Pourquoi les africains ne savent pas accueillir les clients en entreprise?

Publié le par Amine Idriss Adoum

Pourquoi les africains ne savent pas accueillir les clients en entreprise?

S'il y a un sujet d'étonnement dans le monde des entreprises de chez nous, c'est bien celui de l'accueil. En effet, je trouve extraordinaire la différence d'accueil qu'un caissier de banque par exemple peut réserver à ses clients au guichet et à ses visiteurs à la maison. Autant il serait prévenant, à l'écoute et se plierait en quatre pour vous faire plaisir à la maison même si vous êtes un inconnu, autant il est capable de vous envoyer balader si vous vous présentez comme client inconnu à son guichet.

J'ai essayé de trouver quelques explications à ce phénomène étrange, car pourquoi autant de différences et de contradictions entre l'espace du bureau et la maison? S'il est admis qu'il est poli, bien élevé et socialement normal de bien accueillir les gens chez soi à la maison, pourquoi en serait il autrement au bureau?

On peut tenter ici quelques explications. La première viendrait de l'architecture de nos espaces de travail en particulier et de nos espaces publics modernes en général. Ces deux espaces possèdent des configurations qui différentes de celles qu'on trouve dans nos espaces privés. Nos maisons sont organisées pour quelque peu "forcer" l'accueil. La convivialité de l'accueil à domicile est imposée par une architecture fonctionnelle ouverte qui fait de la place à l'étranger.

En plus de cela, les codes culturels et sociaux qui accompagnent et encadrent le rite de l'accueil imposent des postures, des gestes, des paroles et des obligations matérielles qui ont pour but final de lancer la conversation et d'engager les échanges de services, de biens et de moyens. Le caractère convivial et poli de l'accueil à domicile est donc le produit de plusieurs éléments qui se conjuguent au passé, au présent et au futur.

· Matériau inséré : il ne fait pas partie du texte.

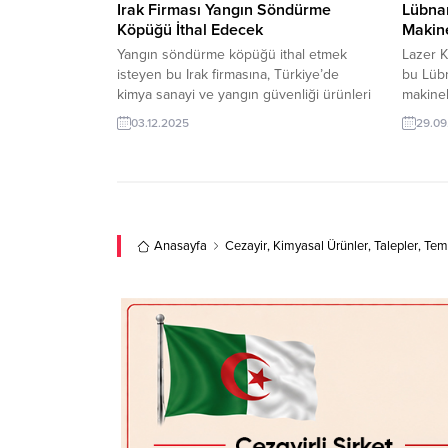
Irak Firması Yangın Söndürme
Lübnan
Köpüğü İthal Edecek
Makine
Yangın söndürme köpüğü ithal etmek
Lazer K
isteyen bu Irak firmasına, Türkiye’de
bu Lübn
kimya sanayi ve yangın güvenliği ürünleri
makinel
ile yangın söndürücüler üreticisi veya
lazer k
03.12.2025
29.09
tedarikçisi olan ihracatçı firmalar teklif
tedarikç
sunabilirler. Yeni bir ihracat pazarı fırsatı
sunabili
olan bu alım ilanının iletişim bilgilerine
olan bu 
TurkishExporter VIP üyeleri ile TE üyelik
Turkish
kredisi sahibi ihracat şirketleri
kredisi 
erişebilmektedir. ➤...
erişebil
Anasayfa
Cezayir
,
Kimyasal Ürünler
,
Talepler
,
Temi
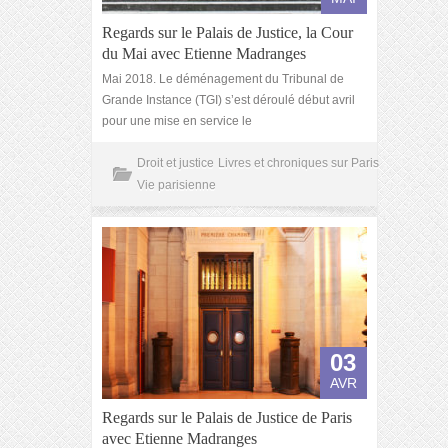
Regards sur le Palais de Justice, la Cour
du Mai avec Etienne Madranges
Mai 2018. Le déménagement du Tribunal de
Grande Instance (TGI) s’est déroulé début avril
pour une mise en service le
Droit et justice
Livres et chroniques sur Paris
Vie parisienne
03
AVR
Regards sur le Palais de Justice de Paris
avec Etienne Madranges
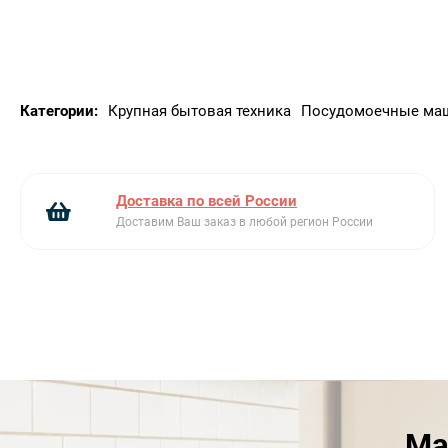
Категории:
Крупная бытовая техника
Посудомоечные ма
Доставка по всей России
Доставим Ваш заказ в любой регион России
Ма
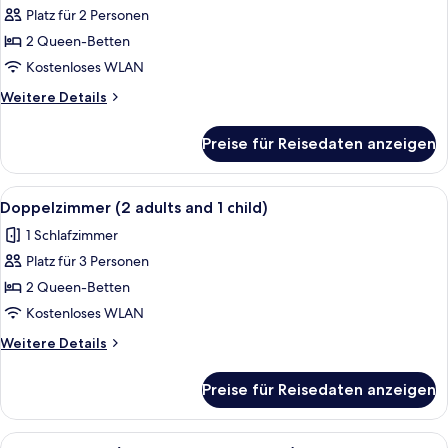
Platz für 2 Personen
Doppelzimmer
anzeigen
2 Queen-Betten
Kostenloses WLAN
Weitere
Weitere Details
Details
für
Preise für Reisedaten anzeigen
Doppelzimmer
Alle
Ein Hotelzimmer mit zwei Betten, eine
4
Doppelzimmer (2 adults and 1 child)
Fotos
1 Schlafzimmer
für
Platz für 3 Personen
Doppelzimmer
(2
2 Queen-Betten
adults
Kostenloses WLAN
and
Weitere
Weitere Details
1
Details
child)
für
Preise für Reisedaten anzeigen
Doppelzimmer
anzeigen
(2
adults
Alle
Ein Hotelzimmer mit zwei Betten, eine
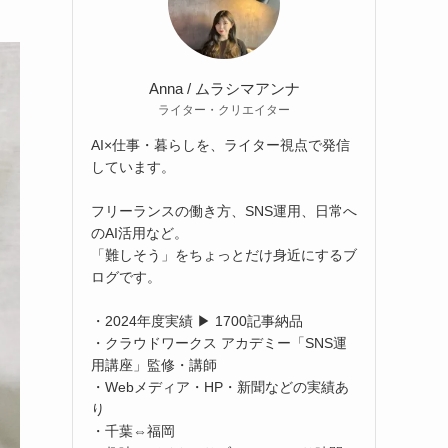
Anna / ムラシマアンナ
ライター・クリエイター
AI×仕事・暮らしを、ライター視点で発信
しています。
フリーランスの働き方、SNS運用、日常へ
のAI活用など。
「難しそう」をちょっとだけ身近にするブ
ログです。
・2024年度実績 ▶ 1700記事納品
・クラウドワークス アカデミー「SNS運
用講座」監修・講師
・Webメディア・HP・新聞などの実績あ
り
・千葉⇔福岡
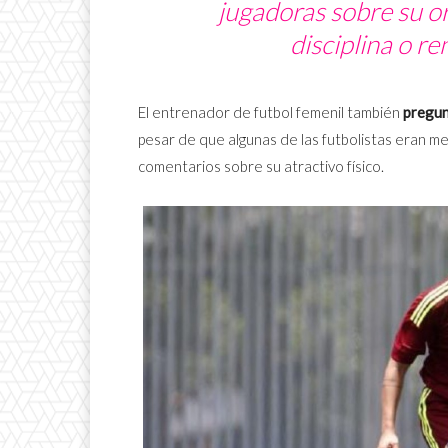
jugadoras sobre su or
disciplina o r
El entrenador de futbol femenil también
pregun
pesar de que algunas de las futbolistas eran 
comentarios sobre su atractivo físico.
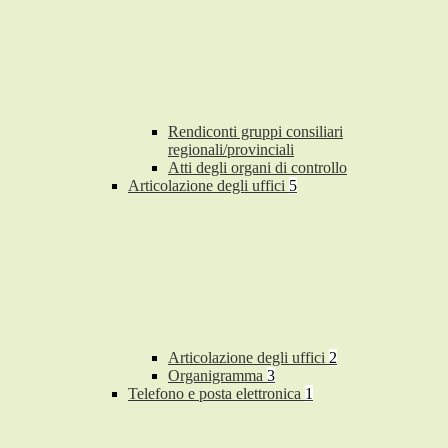
Rendiconti gruppi consiliari
regionali/provinciali
Atti degli organi di controllo
Articolazione degli uffici
5
Articolazione degli uffici
2
Organigramma
3
Telefono e posta elettronica
1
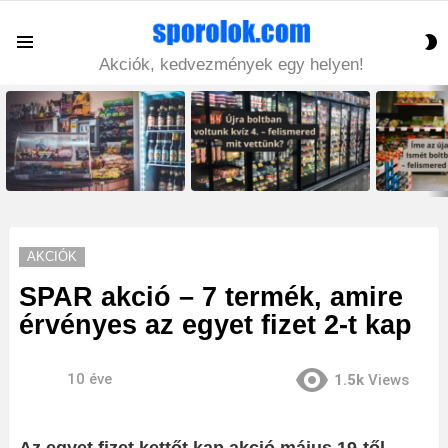
S
Menu
S
Akciók, kedvezmények egy helyen!
LATEST
STORIES
AKCIÓK
SPAR akció – 7 termék, amire
érvényes az egyet fizet 2-t kap
10 éve
1.5k
Views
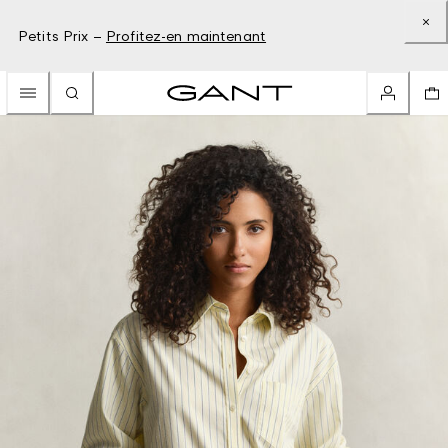
Petits Prix –
Profitez-en maintenant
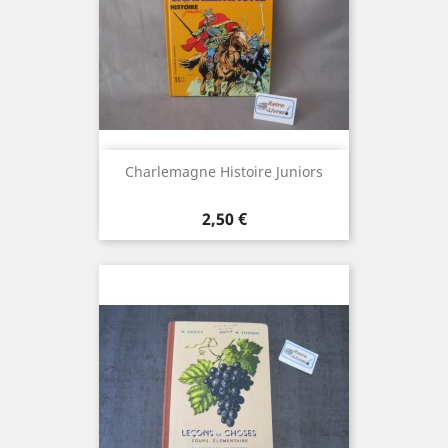
Charlemagne Histoire Juniors
Prix
2,50 €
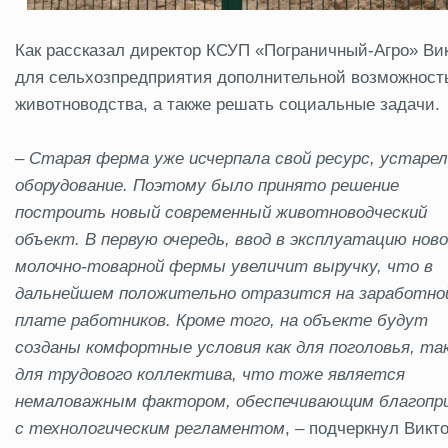
Как рассказал директор КСУП «Пограничный-Агро» Ви
для сельхозпредприятия дополнительной возможност
животноводства, а также решать социальные задачи.
– Старая ферма уже исчерпала свой ресурс, устаре
оборудование. Поэтому было принято решение
построить новый современный животноводческий
объект. В первую очередь, ввод в эксплуатацию нов
молочно-товарной фермы увеличит выручку, что в
дальнейшем положительно отразится на заработно
плате работников. Кроме того, на объекте будут
созданы комфортные условия как для поголовья, так
для трудового коллектива, что тоже является
немаловажным фактором, обеспечивающим благопр
с технологическим регламентом
, – подчеркнул Викт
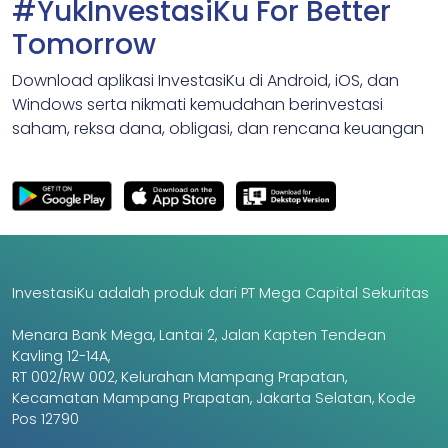
#YukInvestasiKu For Better
Tomorrow
Download aplikasi InvestasiKu di Android, iOS, dan
Windows serta nikmati kemudahan berinvestasi
saham, reksa dana, obligasi, dan rencana keuangan
InvestasiKu adalah produk dari PT Mega Capital Sekuritas
Menara Bank Mega, Lantai 2, Jalan Kapten Tendean
Kavling 12-14A,
RT 002/RW 002, Kelurahan Mampang Prapatan,
Kecamatan Mampang Prapatan, Jakarta Selatan, Kode
Pos 12790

Nos espaces publics sont généralement totalement opposés à nos espaces privés. Ils respirent le béton, complètement armé contre tout affect. Les géométries angulaires des espaces de bureaux en font des lieux de confrontations et non de discussions. Les procédures de gestion des visiteurs, qu'ils soient clients, partenaires ou simples curieux imposent des postures et des attitudes rythmées par le découpage économique du temps et la recherche du gain potentiel amené par la visite. D'autre part, le caissier sait surtout que rien ici ne lui appartient. Pas même son travail puisque le temps de ce travail est la propriété de l'entreprise.

La seconde explication est sociologique. Elle est liée à nos usages du temps. À la maison, nous avons le temps et nous l'utilisons pour un gain social qui n'a pas de prix. Au bureau, le temps a un prix, celui du salaire que nous paye le patron. Le temps du bureau est à usage économique et il n'est pas a gaspiller en salamalecs sans intérêts économique. Mais bien que sachant cela, le petit caissier malin voudra tous les matins utiliser les deux premières heures du patron pour passer ses coups de fils personnels, prendre des nouvelles, en donner, entretenir ses relations sociales, etc.

Si le caissier peut effectivement faire tout cela sans être gêné ni engueulé, à partir de 9 heures il est souriant et le restera probablement toute la journée. Si le patron applique la discipline normale qu'un environnement de travail normé requiert, alors ça sera une journée de bouderies, comme toutes les journées classiques de nos bureaux en Afrique.